• **Work task**: Omit all pictures and give the records below again exactly as written.

• **Collected data**:
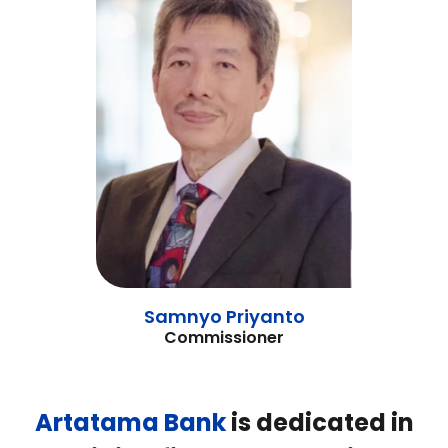
Samnyo Priyanto
Commissioner
Artatama
Bank
is dedicated in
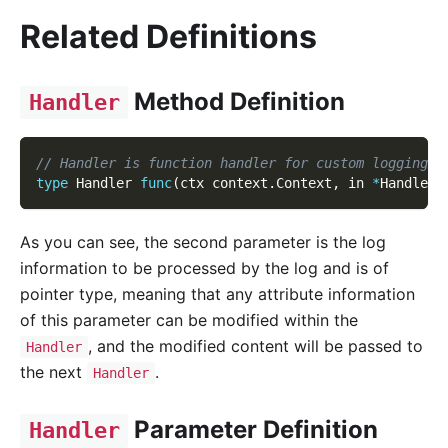
Related Definitions
Method Definition
Handler
// Handler is function handler for custom logging c
type
 Handler 
func
(
ctx context
.
Context
,
 in 
*
HandlerI
As you can see, the second parameter is the log
information to be processed by the log and is of
pointer type, meaning that any attribute information
of this parameter can be modified within the
, and the modified content will be passed to
Handler
the next
.
Handler
Parameter Definition
Handler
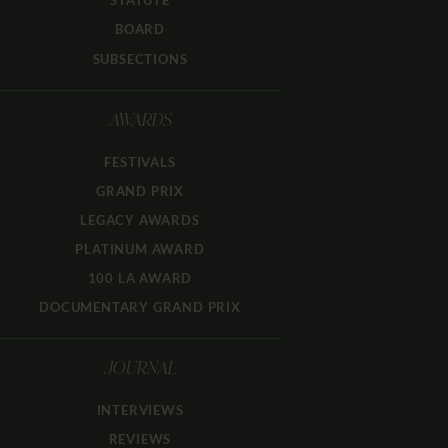
STATUTE
BOARD
SUBSECTIONS
AWARDS
FESTIVALS
GRAND PRIX
LEGACY AWARDS
PLATINUM AWARD
100 LA AWARD
DOCUMENTARY GRAND PRIX
JOURNAL
INTERVIEWS
REVIEWS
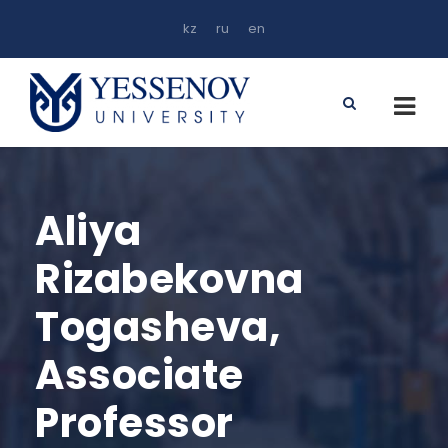
kz
ru
en
Aliya
Rizabekovna
Togasheva,
Associate
Professor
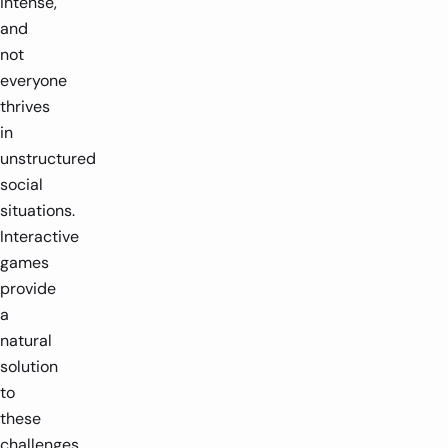
intense,
and
not
everyone
thrives
in
unstructured
social
situations.
Interactive
games
provide
a
natural
solution
to
these
challenges.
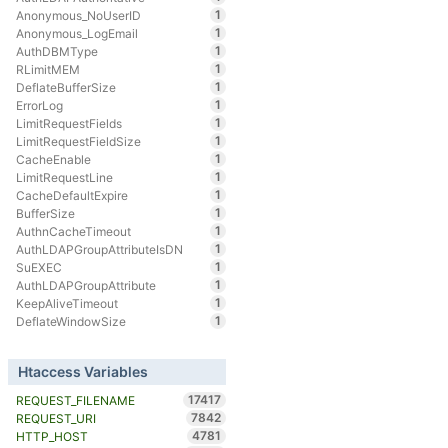
1
Anonymous_NoUserID
1
Anonymous_LogEmail
1
AuthDBMType
1
RLimitMEM
1
DeflateBufferSize
1
ErrorLog
1
LimitRequestFields
1
LimitRequestFieldSize
1
CacheEnable
1
LimitRequestLine
1
CacheDefaultExpire
1
BufferSize
1
AuthnCacheTimeout
1
AuthLDAPGroupAttributeIsDN
1
SuEXEC
1
AuthLDAPGroupAttribute
1
KeepAliveTimeout
1
DeflateWindowSize
Htaccess Variables
17417
REQUEST_FILENAME
7842
REQUEST_URI
4781
HTTP_HOST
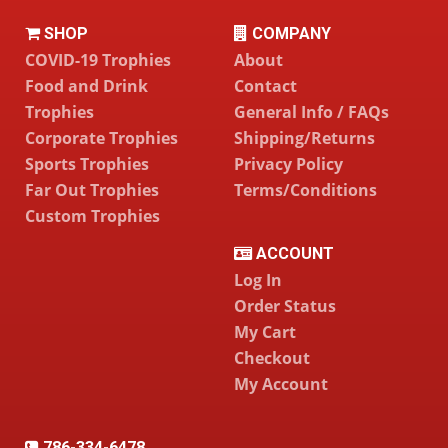
SHOP
COMPANY
COVID-19 Trophies
About
Food and Drink
Contact
Trophies
General Info / FAQs
Corporate Trophies
Shipping/Returns
Sports Trophies
Privacy Policy
Far Out Trophies
Terms/Conditions
Custom Trophies
ACCOUNT
Log In
Order Status
My Cart
Checkout
My Account
786-334-6478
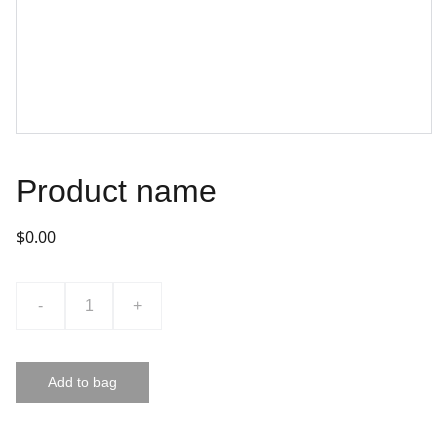
Product name
$0.00
-
+
Add to bag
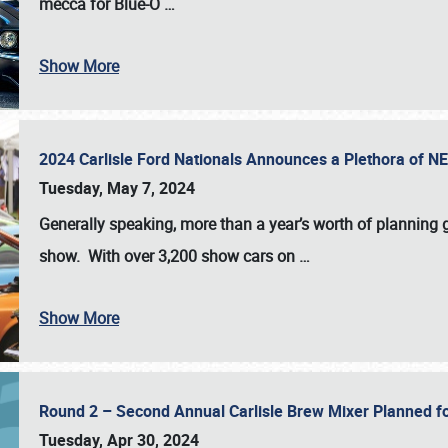
mecca for Blue-O
…
Show More
2024 Carlisle Ford Nationals Announces a Plethora of 
Tuesday, May 7, 2024
Generally speaking, more than a year’s worth of planning g
show. With over 3,200 show cars on
…
Show More
Round 2 – Second Annual Carlisle Brew Mixer Planned f
Tuesday, Apr 30, 2024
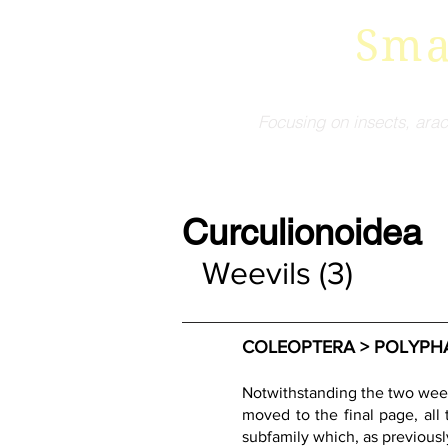
Sma
Focusing on insects, arac
Curculionoidea
Weevils (3)
COLEOPTERA > POLYPHAG
Notwithstanding the two weev
moved to the final page, all
subfamily which, as previousl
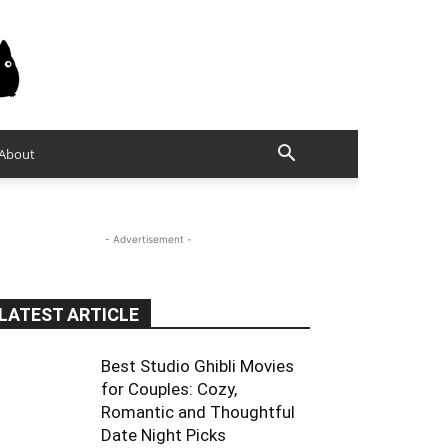
About
- Advertisement -
LATEST ARTICLE
Best Studio Ghibli Movies
for Couples: Cozy,
Romantic and Thoughtful
Date Night Picks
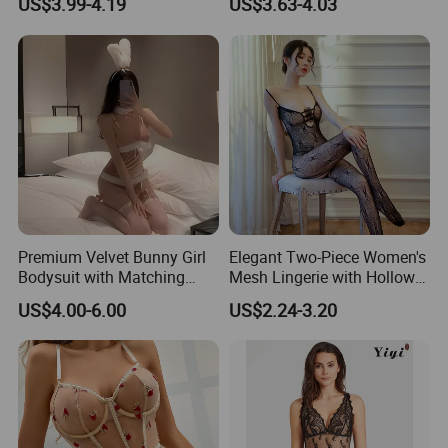
US$3.99-4.19
US$3.63-4.03
Erotic Lingerie Sets Sexy
Women's Bra Porno
Costumes
Premium Velvet Bunny Girl
Elegant Two-Piece Women's
Bodysuit with Matching
Mesh Lingerie with Hollow
Accessories
out Design
US$4.00-6.00
US$2.24-3.20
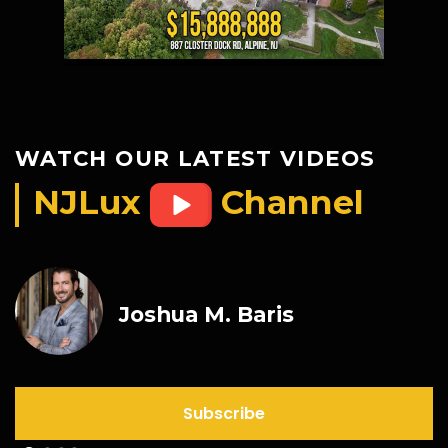
WATCH OUR LATEST VIDEOS
NJLux
Channel
Joshua M. Baris
Subscribe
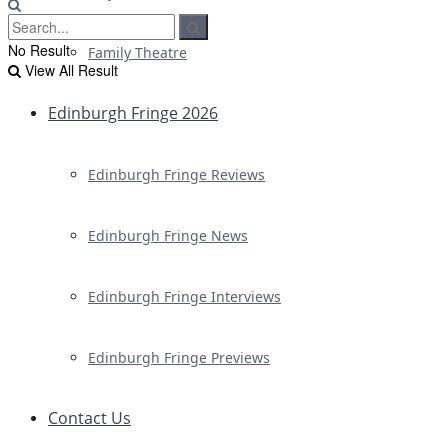
No Result
Family Theatre
View All Result
Edinburgh Fringe 2026
Edinburgh Fringe Reviews
Edinburgh Fringe News
Edinburgh Fringe Interviews
Edinburgh Fringe Previews
Contact Us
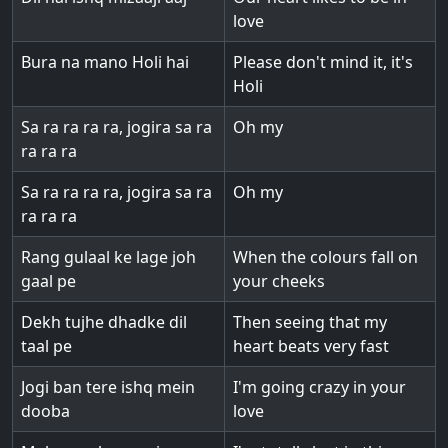
love
Bura na mano Holi hai
Please don't mind it, it's
Holi
Sa ra ra ra ra, jogira sa ra
Oh my
ra ra ra
Sa ra ra ra ra, jogira sa ra
Oh my
ra ra ra
Rang gulaal ke lage joh
When the colours fall on
gaal pe
your cheeks
Dekh tujhe dhadke dil
Then seeing that my
taal pe
heart beats very fast
Jogi ban tere ishq mein
I'm going crazy in your
dooba
love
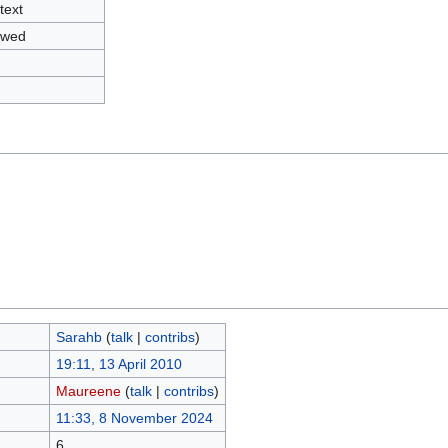
text
owed
Sarahb
(
talk
|
contribs
)
19:11, 13 April 2010
Maureene
(
talk
|
contribs
)
11:33, 8 November 2024
6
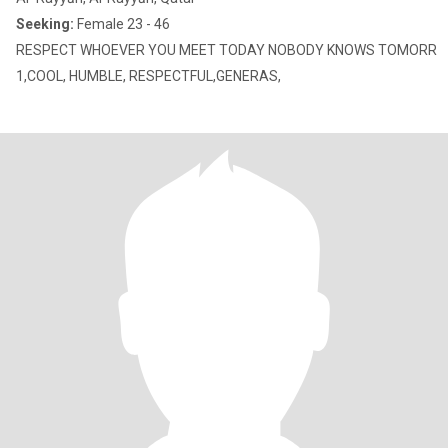
Seeking:
Female 23 - 46
RESPECT WHOEVER YOU MEET TODAY NOBODY KNOWS TOMORR
1,COOL, HUMBLE, RESPECTFUL,GENERAS,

• **Answer to this task**:
Samnyo Priyanto
Commissioner
Artatama
Bank
is dedicated in
Related Definitions
Method Definition
Handler
// Handler is function handler for custom logging c
type
 Handler 
func
(
ctx context
.
Context
,
 in 
*
HandlerI
As you can see, the second parameter is the log
information to be processed by the log and is of
pointer type, meaning that any attribute information
of this parameter can be modified within the
, and the modified content will be passed to
Handler
the next
.
Handler
Parameter Definition
Handler
STATUTE
BOARD
SUBSECTIONS
AWARDS
FESTIVALS
GRAND PRIX
LEGACY AWARDS
PLATINUM AWARD
100 LA AWARD
DOCUMENTARY GRAND PRIX
JOURNAL
INTERVIEWS
REVIEWS
kz
ru
en
Aliya
Rizabekovna
Togasheva,
Associate
Professor
intense,
and
not
everyone
thrives
in
unstructured
social
situations.
Interactive
games
provide
a
natural
solution
to
these
challenges.
1
Anonymous_NoUserID
1
Anonymous_LogEmail
1
AuthDBMType
1
RLimitMEM
1
DeflateBufferSize
1
ErrorLog
1
LimitRequestFields
1
LimitRequestFieldSize
1
CacheEnable
1
LimitRequestLine
1
CacheDefaultExpire
1
BufferSize
1
AuthnCacheTimeout
1
AuthLDAPGroupAttributeIsDN
1
SuEXEC
1
AuthLDAPGroupAttribute
1
KeepAliveTimeout
1
DeflateWindowSize
Htaccess Variables
17417
REQUEST_FILENAME
7842
REQUEST_URI
4781
HTTP_HOST
SHOP
COMPANY
COVID-19 Trophies
About
Food and Drink
Contact
Trophies
General Info / FAQs
Corporate Trophies
Shipping/Returns
Sports Trophies
Privacy Policy
Far Out Trophies
Terms/Conditions
Custom Trophies
ACCOUNT
Log In
Order Status
My Cart
Checkout
My Account
786-334-6478
Product name
$0.00
-
+
Add to bag
mecca for Blue-O
…
Show More
2024 Carlisle Ford Nationals Announces a Plethora of 
Tuesday, May 7, 2024
Generally speaking, more than a year’s worth of planning g
show. With over 3,200 show cars on
…
Show More
Round 2 – Second Annual Carlisle Brew Mixer Planned f
Tuesday, Apr 30, 2024
Sma
Focusing on insects, arac
Curculionoidea
Weevils (3)
COLEOPTERA > POLYPHAG
Notwithstanding the two weev
moved to the final page, all
subfamily which, as previousl
About
- Advertisement -
LATEST ARTICLE
Best Studio Ghibli Movies
for Couples: Cozy,
Romantic and Thoughtful
Date Night Picks
US$3.99-4.19
US$3.63-4.03
Erotic Lingerie Sets Sexy
Women's Bra Porno
Costumes
Premium Velvet Bunny Girl
Elegant Two-Piece Women's
Bodysuit with Matching
Mesh Lingerie with Hollow
Accessories
out Design
US$4.00-6.00
US$2.24-3.20
WATCH OUR LATEST VIDEOS
NJLux
Channel
Joshua M. Baris
Subscribe
No Result
Family Theatre
View All Result
Edinburgh Fringe 2026
Edinburgh Fringe Reviews
Edinburgh Fringe News
Edinburgh Fringe Interviews
Edinburgh Fringe Previews
Contact Us
love
Bura na mano Holi hai
Please don't mind it, it's
Holi
Sa ra ra ra ra, jogira sa ra
Oh my
ra ra ra
Sa ra ra ra ra, jogira sa ra
Oh my
ra ra ra
Rang gulaal ke lage joh
When the colours fall on
gaal pe
your cheeks
Dekh tujhe dhadke dil
Then seeing that my
taal pe
heart beats very fast
Jogi ban tere ishq mein
I'm going crazy in your
dooba
love
text
owed
Sarahb
(
talk
|
contribs
)
19:11, 13 April 2010
Maureene
(
talk
|
contribs
)
11:33, 8 November 2024
6
Seeking:
Female 23 - 46
RESPECT WHOEVER YOU MEET TODAY NOBODY KNOWS TOMORR
1,COOL, HUMBLE, RESPECTFUL,GENERAS,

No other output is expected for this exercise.